Let me ask you: How could you keep a straight face when Brian Cox [playing Dierdre's eccentric psychiatrist, who adopts teenage Augusten] said "masturbatory"? Oh! [Laughs] It was impossible! We were screaming--we were screaming with laughter. Screaming. [Anne laughs] I know! I don't know how I did. I think it was actually the best acting moment in the entire film: me not screaming with laughter when he said that. Especially the way he says it.

I have to ask you: Dierdre has two female lovers in the film, both played by amazing young actresses. So who's hotter: Kristin Chenoweth or Gabrielle Union? Oh, my God--how could I possibly choose? That's the hardest question I've ever been asked! I don't know. They're both so amazing. Kristin [is] truly a phenomenon, and then Gabrielle Union is so wonderful in the picture too. She's very skilled: She came in, she had it together, she knew what she was doing. I was really impressed. She makes such a strong presence in the movie.

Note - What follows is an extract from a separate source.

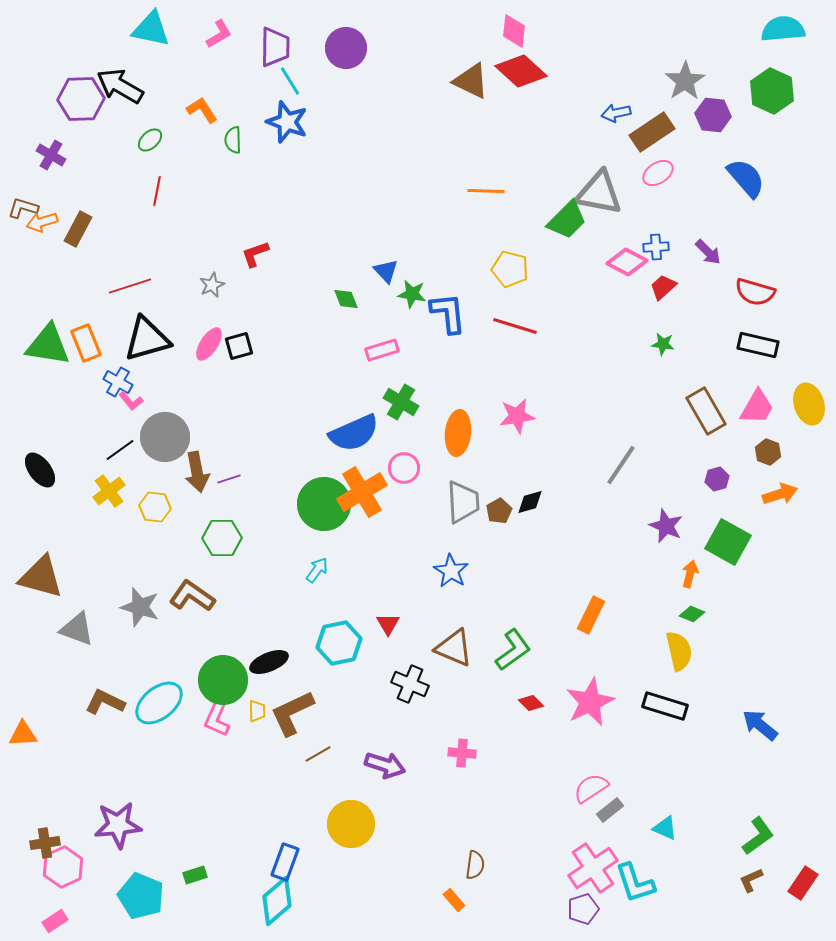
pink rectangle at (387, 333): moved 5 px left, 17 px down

You were born in Kansas. What was it like for you going off to college in San Francisco? I was born in Kansas. We moved to San Diego when I was 7. But going to San Francisco was definitely like the big city to me. I moved there in 1978, and it was an extraordinary place, because AIDS hadn't hit and everybody went there to come out. It was really, I have to say, an extraordinary moment when the gay bars were absolutely incredible. There was this atmosphere of incredible tolerance, and it didn't matter who you were or what your orientation was, you could be there and you could be open and free. The change that took place in the city [because of AIDS] was gut-wrenching. I remember going back and sitting at a cafe that I'd been at a million times, and there was a front-page article in the San Francisco Chronicle with the pictures of all the men from the Gay Men's Chorus who had died. The city was profoundly changed. It will never be like that again, like it was [in the late 1970s and early '80s]. But it was a very exciting place to be, especially because I was in the theater.

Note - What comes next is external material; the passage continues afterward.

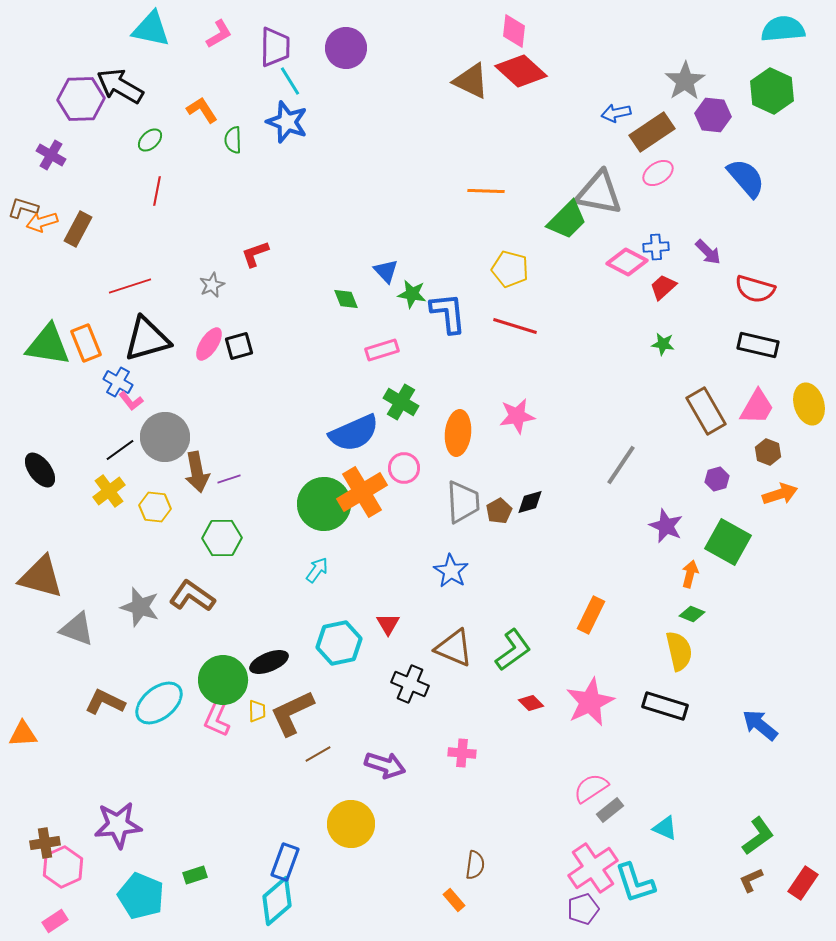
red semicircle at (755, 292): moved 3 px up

You studied at the American Conservatory Theater there. Was it very formal? The man that founded [ACT], who was the artistic director, was named Bill Ball, and he was gay and very forward-thinking and very brilliant and very nutty and very inspiring himself. So yeah, I got classical training and it was a classical repertory theater. It wasn't like we were running around doing naked exercises or something--you know, like naked theater exercises, I mean. [Anne chuckles] But yeah, there was an openness and a questioning and a real creative atmosphere there.

My gay male coworkers wanted me to ask about Being Julia, since they really saw themselves in the stage actress you play in the film, who has to outsmart a devious younger lover. Well, Somerset Maugham, who wrote the novel that the screenplay is based on, was gay--an amazing writer to begin with. I don't want to make this too simple, but people often felt that many of his protagonists were acting out his own issues. He was very bitter about the theater [at the time he wrote the novel]--he'd really had it. [It's] like Running With Scissors--both of the screenwriters of those [films] were more sympathetic toward [the character I play] than the original book.

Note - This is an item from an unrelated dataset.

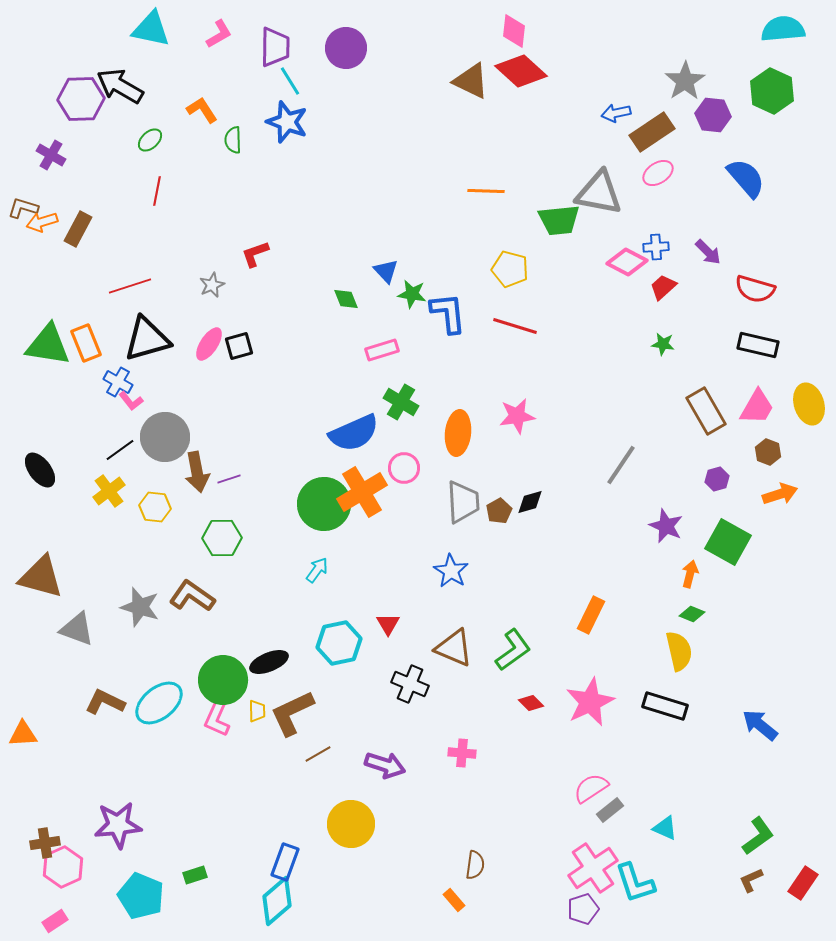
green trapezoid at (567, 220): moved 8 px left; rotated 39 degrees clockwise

One last thing: You were so gracious on the red carpet at this year's Emmys when Nancy O'Dell said, "Are you gonna put your Emmy next to your Oscar?" They just wanted to give you props for not biting her or slapping her! You know what? I quite frankly wasn't quite sure what she meant when she said it. Because I thought, Wait a minute--is that what she's saying? And so I was kind of thrown. It wasn't until later that I asked Warren, "Wait a minute, did she say what I thought she said?" There wasn't, of course, the time to [say that]. I didn't feel that it was the proper moment to say that, so I just looked at her! [Laughs]

Well, now I'm sure your whole gay fan base is pulling for you to win already. The press has created some kind of rivalry between you and Hilary Swank [who twice beat Bening for the Best Actress Oscar]. Oh, yeah. That's just a weird coincidence.

Are you guys just gonna costar in something and just confound them all? That would be great! She's a very good actress--I would do it in a minute.